My core point is thus:

ACT found itself in such sufficient dire straits that it might very well have requested a custom kitchen delivery ... in large measure because it "outran its supply-lines" with the perhaps somewhat unexpected growth it experienced as a result of the 2008 General Election. Maybe it genuinely thought everybody in the upper tier of its List was actually worthwhile for Parliament - and, more importantly from the perspective of the Party, capable of actually functioning together as a team (perhaps ironic for a bunch of atomized individualists). 

Except as fine as all of that might have been in theory .. in reality it proved untenable. 

A common complaint, to be sure, with much of what ACT has historically said and done, in a number of forums.

The nature of the personalities involved, the way in which pre-existing conflicts within ACT found themselves *growing* in stature rather than fading into the background with a larger Parliamentary Caucus, coupled with the additional pressures of being in - or at least relatively "near" - Government ... well, ACT began to tear itself apart.

And odds are, it either wouldn't have happened, or at the very least wouldn't have been *nearly* as bad, had ACT only possessed a Caucus of a single MP. I nearly wrote "or perhaps two or three" - but then remembered what happened to United Future a few years earlier when it turned out that having a Caucus of three people provides ample opportunity for not just a three-way split in Parliament .. but the fragmentation of one's party into at least three disparate and irreconcilable parties by the next Election.

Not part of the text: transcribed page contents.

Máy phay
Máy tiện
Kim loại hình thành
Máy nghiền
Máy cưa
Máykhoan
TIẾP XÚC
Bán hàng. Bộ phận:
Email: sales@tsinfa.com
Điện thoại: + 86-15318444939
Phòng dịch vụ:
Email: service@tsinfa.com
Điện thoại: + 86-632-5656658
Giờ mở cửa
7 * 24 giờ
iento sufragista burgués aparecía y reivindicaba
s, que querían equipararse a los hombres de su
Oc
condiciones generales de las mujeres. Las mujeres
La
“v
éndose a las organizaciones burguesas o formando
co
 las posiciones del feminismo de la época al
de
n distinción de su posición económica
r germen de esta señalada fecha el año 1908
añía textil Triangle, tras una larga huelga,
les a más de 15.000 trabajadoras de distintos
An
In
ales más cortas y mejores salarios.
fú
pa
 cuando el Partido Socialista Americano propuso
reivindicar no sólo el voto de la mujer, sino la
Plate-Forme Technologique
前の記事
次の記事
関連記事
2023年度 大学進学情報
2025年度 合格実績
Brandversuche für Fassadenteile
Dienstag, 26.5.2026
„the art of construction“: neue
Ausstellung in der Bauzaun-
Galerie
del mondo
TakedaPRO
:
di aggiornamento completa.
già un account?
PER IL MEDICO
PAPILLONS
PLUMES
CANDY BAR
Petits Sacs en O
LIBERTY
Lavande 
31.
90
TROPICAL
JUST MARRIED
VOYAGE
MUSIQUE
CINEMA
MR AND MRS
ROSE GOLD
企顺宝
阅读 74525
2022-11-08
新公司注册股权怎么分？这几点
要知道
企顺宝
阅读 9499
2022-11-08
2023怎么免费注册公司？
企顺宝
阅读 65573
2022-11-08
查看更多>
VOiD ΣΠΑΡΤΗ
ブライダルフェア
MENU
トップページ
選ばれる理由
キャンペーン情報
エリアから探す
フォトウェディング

I guess what I'm trying to say is - I'm not too terribly worried about David Seymour quite literally twerking ACT's way to victory come 2020; as in the questionably likely event that it somehow nets him a few additional MPs, it seems stunningly plausible that ACT will once again become a "victim of their own success". And in a manner perhaps reminiscent of the British Empire ... collapse at first very gradually, and then all at once.

The "problem", in other words, looks set to be largely self-correcting, in the fullness of time.

Now to be fair, other than economic policy, I have nothing against David Seymour personally. In point of fact, he's actually either directly helped me out a few times, or offered to do so, and in all cases off his own bat (I respect him quite a bit for that - it'd be easy enough to just conclude somebody's an adversary and leave the hand unextended as a result); and like I said above, there's certain areas of what he was banging on about circa 2014-2017 that were arguably not just agreeable but *necessary* from a reasonably liberal left-wing perspective.

I also think that it takes some pretty respectable boldness to both front up as leader of a .. somewhat flagging political party year in and year out - but also, and perhaps more especially, to be willing to subject yourself to the travails and turgidities of reality television. Particularly when it seems abundantly clear to pretty much everyone that you're not one of the better acts on show in the context. Either context, arguably, come to think of it.

So none of what I've written above should necessarily be taken as any form of broadside in his specific direction. Indeed, in parts arguably quite the opposite.

But in the perhaps unlikely event that Seymour manages to increase his numbers in Parliament without the usage of a mirror, it still seems pretty inevitable that the further down ACT's Greasy Pole one gets, the greater the chance that what we might encounter thereupon is significantly more grease yet considerably less pole.

Indeed, to end with a dancing metaphor [thankfully, and despite the twerking incident, not *also* involving the pole] - Seymour may find himself in a similar position to Hide before him.

Not the dropping your partner bit, I mean (although potential for droppery by National  should perhaps never be ruled out); but rather that of presiding over a Parliamentary Caucus with all the gravitas of Morris Dancing - and the rough forward momentum of a drunken conga-line, on rollerskates, with knives forming a not-infrequent mechanism of attachment to the figure in front.